Voices, Faces, and Feelings: Multi-modal Emotion-Cognition Captioning for Mental Health Understanding

Published 2 Mar 2026 in cs.MM | (2603.01816v1)

Abstract: Emotional and cognitive factors are essential for understanding mental health disorders. However, existing methods often treat multi-modal data as classification tasks, limiting interpretability especially for emotion and cognition. Although LLMs offer opportunities for mental health analysis, they mainly rely on textual semantics and overlook fine-grained emotional and cognitive cues in multi-modal inputs. While some studies incorporate emotional features via transfer learning, their connection to mental health conditions remains implicit. To address these issues, we propose ECMC, a novel task that aims at generating natural language descriptions of emotional and cognitive states from multi-modal data, and producing emotion-cognition profiles that improve both the accuracy and interpretability of mental health assessments.
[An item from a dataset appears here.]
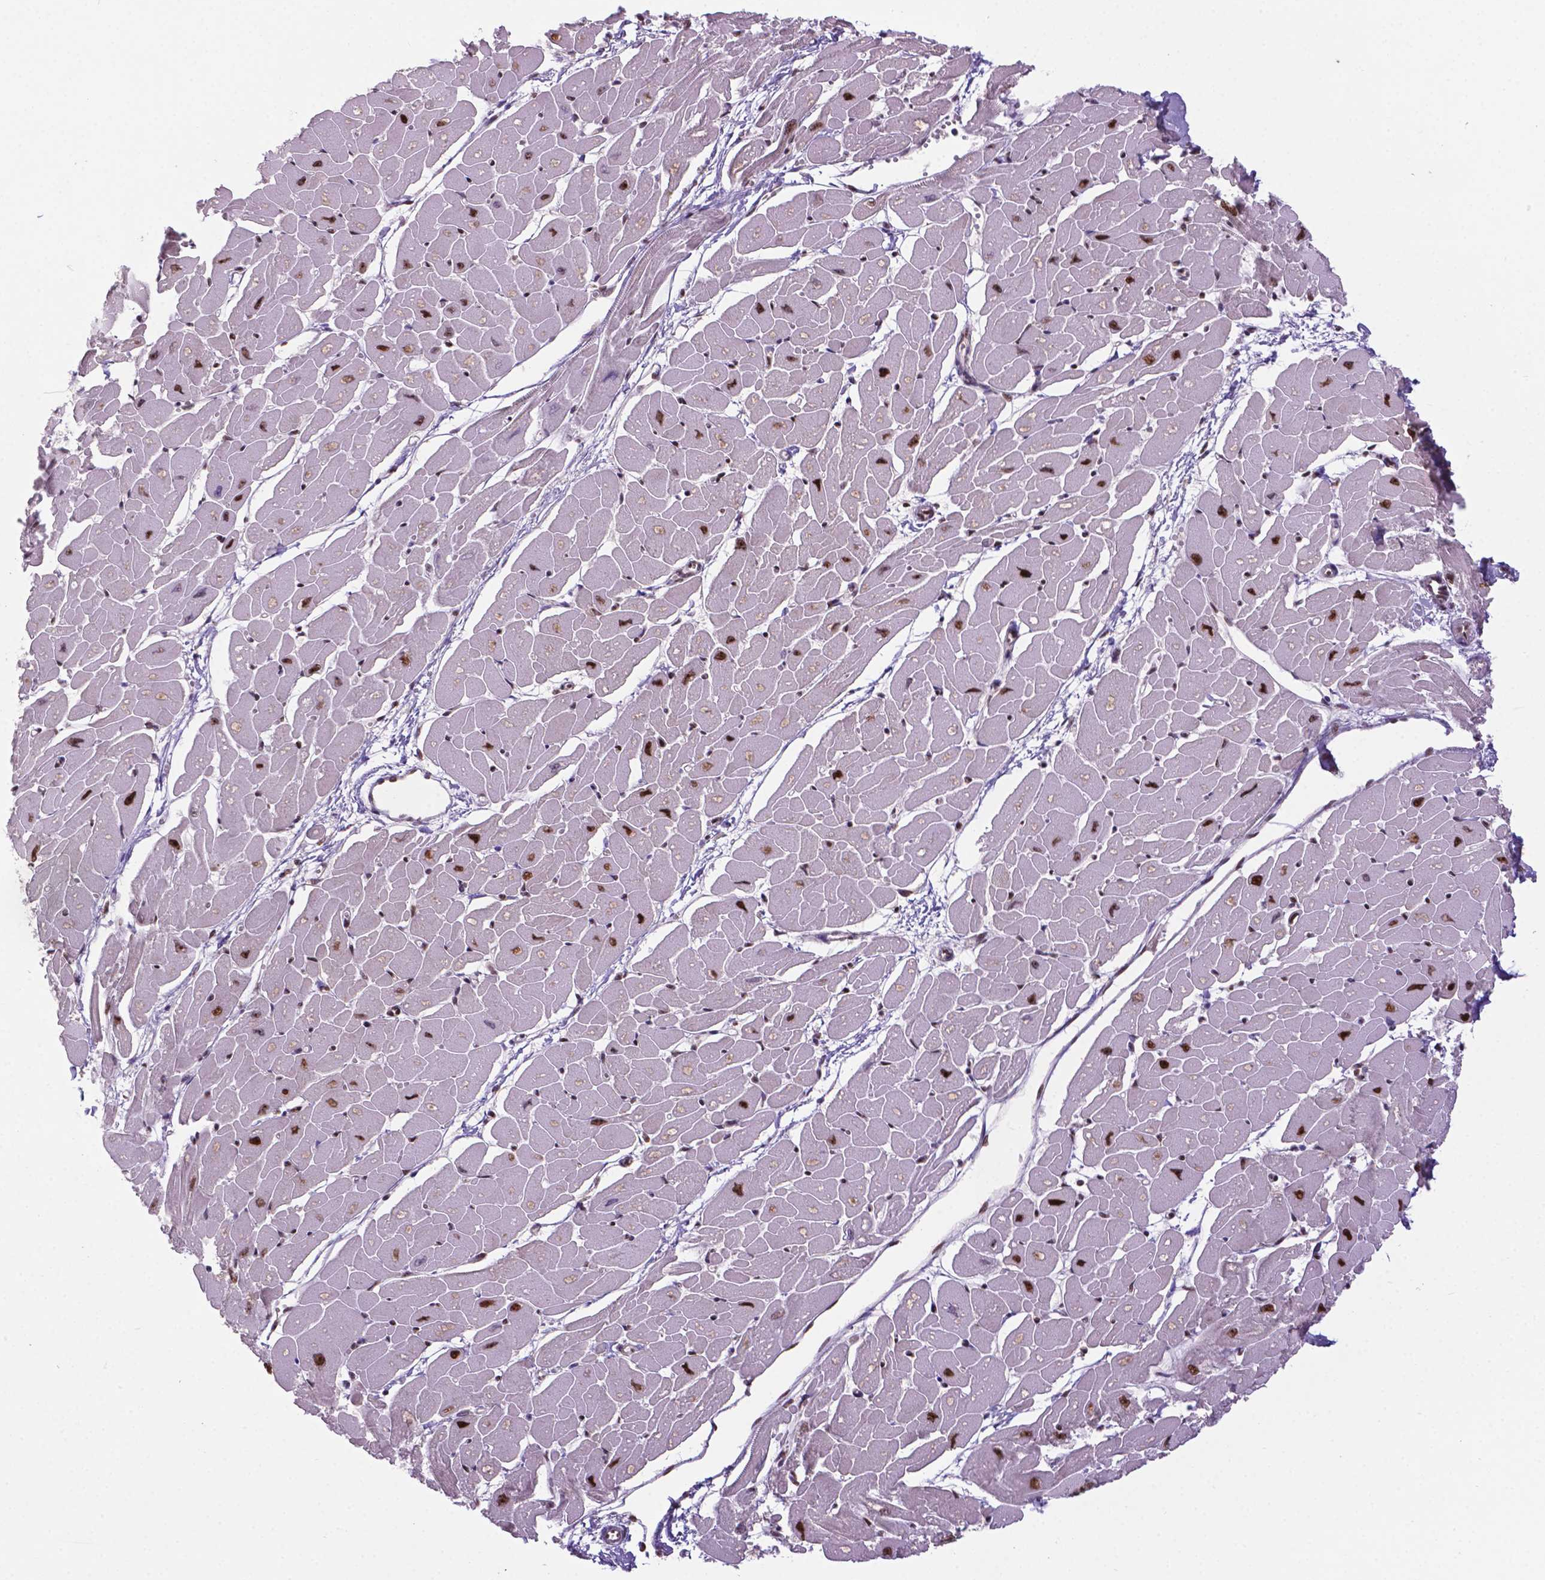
{"staining": {"intensity": "strong", "quantity": "25%-75%", "location": "nuclear"}, "tissue": "heart muscle", "cell_type": "Cardiomyocytes", "image_type": "normal", "snomed": [{"axis": "morphology", "description": "Normal tissue, NOS"}, {"axis": "topography", "description": "Heart"}], "caption": "Heart muscle stained with a brown dye shows strong nuclear positive staining in approximately 25%-75% of cardiomyocytes.", "gene": "CSNK2A1", "patient": {"sex": "male", "age": 57}}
We adopt an encoder-decoder architecture, where modality-specific encoders extract features, which are fused by a dual-stream BridgeNet based on Q-former. Contrastive learning enhances the extraction of emotional and cognitive features. A LLaMA decoder then aligns these features with annotated captions to produce detailed descriptions. Extensive objective and subjective evaluations demonstrate that: 1) ECMC outperforms existing multi-modal LLMs and mental health models in generating emotion-cognition captions; 2) the generated emotion-cognition profiles significantly improve assistive diagnosis and interpretability in mental health analysis.